Her scholarly contributions range from work in political development (Peasants Against Politics:Rural Organization in Brittany, 1911-1967) to work on the impact of globalization on domestic economies and on manufacturing. She participated in the landmark 1989 Made in America project at MIT and led the MIT study of globalization, outsourcing, and offshoring published in How We Compete: What Companies Around the World Are Doing to Make It in Today’s Global Economy (2006). She wrote Made By Hong Kong and Global Taiwan (with Richard K. Lester). She is currently working on a study of the first globalization before World War I, a part of which appeared in Notre Première Mondialisation: Leçons d’un échec oublié.

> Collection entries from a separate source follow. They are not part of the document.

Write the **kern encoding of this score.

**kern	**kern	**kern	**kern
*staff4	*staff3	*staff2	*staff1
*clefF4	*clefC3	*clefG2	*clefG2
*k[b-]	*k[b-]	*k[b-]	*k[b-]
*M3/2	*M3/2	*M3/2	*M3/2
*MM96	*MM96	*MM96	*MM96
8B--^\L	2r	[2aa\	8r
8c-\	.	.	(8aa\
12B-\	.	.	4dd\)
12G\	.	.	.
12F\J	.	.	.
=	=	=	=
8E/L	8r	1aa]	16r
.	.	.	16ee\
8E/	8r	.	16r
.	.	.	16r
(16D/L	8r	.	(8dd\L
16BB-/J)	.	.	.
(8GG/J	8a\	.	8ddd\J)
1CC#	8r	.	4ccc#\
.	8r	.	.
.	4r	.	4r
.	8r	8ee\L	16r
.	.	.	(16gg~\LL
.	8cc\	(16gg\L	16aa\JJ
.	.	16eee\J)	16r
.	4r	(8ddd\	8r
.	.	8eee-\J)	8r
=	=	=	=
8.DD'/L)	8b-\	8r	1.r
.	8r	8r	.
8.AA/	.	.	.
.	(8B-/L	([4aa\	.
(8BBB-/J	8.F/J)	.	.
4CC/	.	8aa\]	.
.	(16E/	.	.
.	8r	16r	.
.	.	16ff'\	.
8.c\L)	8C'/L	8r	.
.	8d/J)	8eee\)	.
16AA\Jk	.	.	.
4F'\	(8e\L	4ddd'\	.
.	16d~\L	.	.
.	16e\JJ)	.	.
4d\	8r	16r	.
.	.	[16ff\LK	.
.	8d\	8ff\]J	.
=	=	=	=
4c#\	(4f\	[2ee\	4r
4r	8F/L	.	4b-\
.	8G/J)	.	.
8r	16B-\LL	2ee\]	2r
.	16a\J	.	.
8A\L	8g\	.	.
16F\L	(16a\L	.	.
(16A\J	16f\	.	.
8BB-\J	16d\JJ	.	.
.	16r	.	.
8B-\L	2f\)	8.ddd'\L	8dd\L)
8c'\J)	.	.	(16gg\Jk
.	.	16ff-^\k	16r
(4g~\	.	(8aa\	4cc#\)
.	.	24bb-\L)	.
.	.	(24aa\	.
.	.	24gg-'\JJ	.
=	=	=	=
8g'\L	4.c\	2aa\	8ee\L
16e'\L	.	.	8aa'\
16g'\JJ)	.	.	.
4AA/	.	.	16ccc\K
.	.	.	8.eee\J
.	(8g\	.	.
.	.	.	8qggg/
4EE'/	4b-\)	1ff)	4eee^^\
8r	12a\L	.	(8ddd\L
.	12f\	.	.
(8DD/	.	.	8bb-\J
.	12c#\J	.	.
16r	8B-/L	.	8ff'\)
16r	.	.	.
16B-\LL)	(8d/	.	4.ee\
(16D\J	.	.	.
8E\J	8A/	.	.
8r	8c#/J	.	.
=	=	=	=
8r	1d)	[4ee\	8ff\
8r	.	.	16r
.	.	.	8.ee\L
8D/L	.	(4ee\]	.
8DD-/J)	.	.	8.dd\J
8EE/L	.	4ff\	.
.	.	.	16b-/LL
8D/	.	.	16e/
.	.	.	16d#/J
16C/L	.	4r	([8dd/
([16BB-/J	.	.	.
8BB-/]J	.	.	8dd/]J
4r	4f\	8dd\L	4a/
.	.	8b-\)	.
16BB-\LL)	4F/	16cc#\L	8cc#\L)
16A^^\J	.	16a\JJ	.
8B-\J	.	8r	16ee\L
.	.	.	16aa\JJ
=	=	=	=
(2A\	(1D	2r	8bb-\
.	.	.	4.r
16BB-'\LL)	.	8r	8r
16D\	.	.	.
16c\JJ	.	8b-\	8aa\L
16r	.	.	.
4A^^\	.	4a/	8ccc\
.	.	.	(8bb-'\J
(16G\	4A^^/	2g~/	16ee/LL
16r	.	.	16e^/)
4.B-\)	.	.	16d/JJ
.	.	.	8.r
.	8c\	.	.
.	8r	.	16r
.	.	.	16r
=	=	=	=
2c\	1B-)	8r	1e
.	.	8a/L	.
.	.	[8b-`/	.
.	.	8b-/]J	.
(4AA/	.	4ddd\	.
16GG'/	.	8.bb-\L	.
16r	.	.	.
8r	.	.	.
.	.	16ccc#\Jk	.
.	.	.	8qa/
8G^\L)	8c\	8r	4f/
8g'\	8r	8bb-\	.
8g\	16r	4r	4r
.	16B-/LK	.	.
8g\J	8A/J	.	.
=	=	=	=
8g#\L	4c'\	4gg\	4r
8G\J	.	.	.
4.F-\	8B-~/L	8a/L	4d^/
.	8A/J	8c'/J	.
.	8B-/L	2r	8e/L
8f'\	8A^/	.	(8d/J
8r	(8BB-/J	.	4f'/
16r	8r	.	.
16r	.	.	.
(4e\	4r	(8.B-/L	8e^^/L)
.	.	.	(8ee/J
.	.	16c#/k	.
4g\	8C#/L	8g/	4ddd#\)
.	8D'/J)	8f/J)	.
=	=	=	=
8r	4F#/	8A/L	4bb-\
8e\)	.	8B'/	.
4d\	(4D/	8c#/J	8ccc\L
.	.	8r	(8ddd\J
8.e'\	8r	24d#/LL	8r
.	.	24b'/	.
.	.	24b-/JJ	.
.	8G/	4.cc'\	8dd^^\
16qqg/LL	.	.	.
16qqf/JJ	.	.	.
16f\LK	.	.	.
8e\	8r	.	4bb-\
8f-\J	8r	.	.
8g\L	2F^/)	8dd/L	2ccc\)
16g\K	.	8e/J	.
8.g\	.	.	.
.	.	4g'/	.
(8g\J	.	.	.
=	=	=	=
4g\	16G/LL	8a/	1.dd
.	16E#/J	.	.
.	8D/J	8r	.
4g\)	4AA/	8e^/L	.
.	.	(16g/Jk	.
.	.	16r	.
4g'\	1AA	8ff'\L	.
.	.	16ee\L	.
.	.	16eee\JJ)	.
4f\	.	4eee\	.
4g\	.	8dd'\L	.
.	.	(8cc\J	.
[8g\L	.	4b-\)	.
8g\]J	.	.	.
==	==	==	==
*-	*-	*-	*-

Suzanne Berger served as Head of the Department of Political Science, MIT, and Vice President of the American Political Science Association. She was the founding chair of the Social Science Research Council Committee on Western Europe and has chaired the Collège de France International Committee on Scientific and Strategic Orientation. She founded the MIT International Science and Technology Initiatives (MISTI) and directed its France program. She has a BA from the University of Chicago and a PhD from Harvard University. She has been elected to the American Academy of Arts and Sciences. The French government has awarded her the Légion d’Honneur, Palmes Academiques and l’Ordre National du Merite.